Fragmento seleccionado:
__________

Que dos renovadores de la ficción televisiva española como Álex Pina y Esther Martínez Lobato, responsables el uno de La casa de papel (desde 2017) y los dos, de El embarcadero (2019-2020), entre otras propuestas, nos trajesen esa gamberrada de fondo muy serio que es Sky Rojo (desde 2021) en Netflix, su serie más arriesgada hasta la fecha, no debería extrañarnos en absoluto.

La primera de lo que iba a constituir su único par de temporadas se estrenó el pasado mes de marzo pero, como su rodaje fue sucesivo, ahora resulta posible lanzar la segunda mucho antes de que termine el presente año. Tal vez como entretenimiento hasta que nos puedan brindar las dos tandas esperadísimas de cinco episodios con las que acaban las aventuras del Profesor (Álvaro Morte), Tokio (Úrsula Corberó) y el resto de sus compañeros atracadores con la ya icónica máscara de Salvador Dalí.

__________

Reto: Por favor, reescribe el tramo del artículo sobre Sky Rojo desde "Que dos renovadores" hasta "de Salvador Dalí.", poniendo "Amazon Prime Video" en lugar de "Netflix". El material no tiene nada que ver con esto.

__________

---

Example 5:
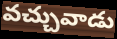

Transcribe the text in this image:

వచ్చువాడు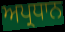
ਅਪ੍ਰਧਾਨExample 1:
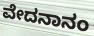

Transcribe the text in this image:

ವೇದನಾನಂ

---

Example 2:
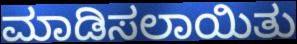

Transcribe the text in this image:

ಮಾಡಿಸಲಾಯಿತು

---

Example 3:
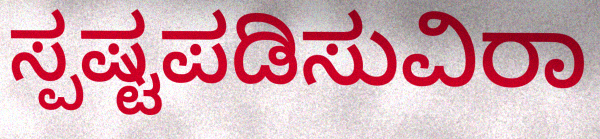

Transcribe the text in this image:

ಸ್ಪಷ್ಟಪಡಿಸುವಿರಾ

__________

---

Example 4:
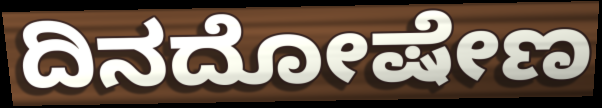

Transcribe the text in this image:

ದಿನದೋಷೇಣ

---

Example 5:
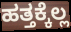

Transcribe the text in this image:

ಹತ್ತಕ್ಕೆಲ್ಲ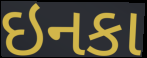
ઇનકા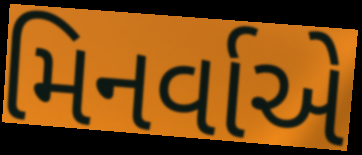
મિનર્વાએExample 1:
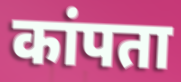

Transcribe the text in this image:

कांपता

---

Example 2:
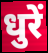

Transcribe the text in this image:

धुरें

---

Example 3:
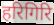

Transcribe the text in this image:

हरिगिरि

__________

Resultado completo:
Que dos renovadores de la ficción televisiva española como Álex Pina y Esther Martínez Lobato, responsables el uno de La casa de papel (desde 2017) y los dos, de El embarcadero (2019-2020), entre otras propuestas, nos trajesen esa gamberrada de fondo muy serio que es Sky Rojo (desde 2021) en Amazon Prime Video, su serie más arriesgada hasta la fecha, no debería extrañarnos en absoluto.

La primera de lo que iba a constituir su único par de temporadas se estrenó el pasado mes de marzo pero, como su rodaje fue sucesivo, ahora resulta posible lanzar la segunda mucho antes de que termine el presente año. Tal vez como entretenimiento hasta que nos puedan brindar las dos tandas esperadísimas de cinco episodios con las que acaban las aventuras del Profesor (Álvaro Morte), Tokio (Úrsula Corberó) y el resto de sus compañeros atracadores con la ya icónica máscara de Salvador Dalí.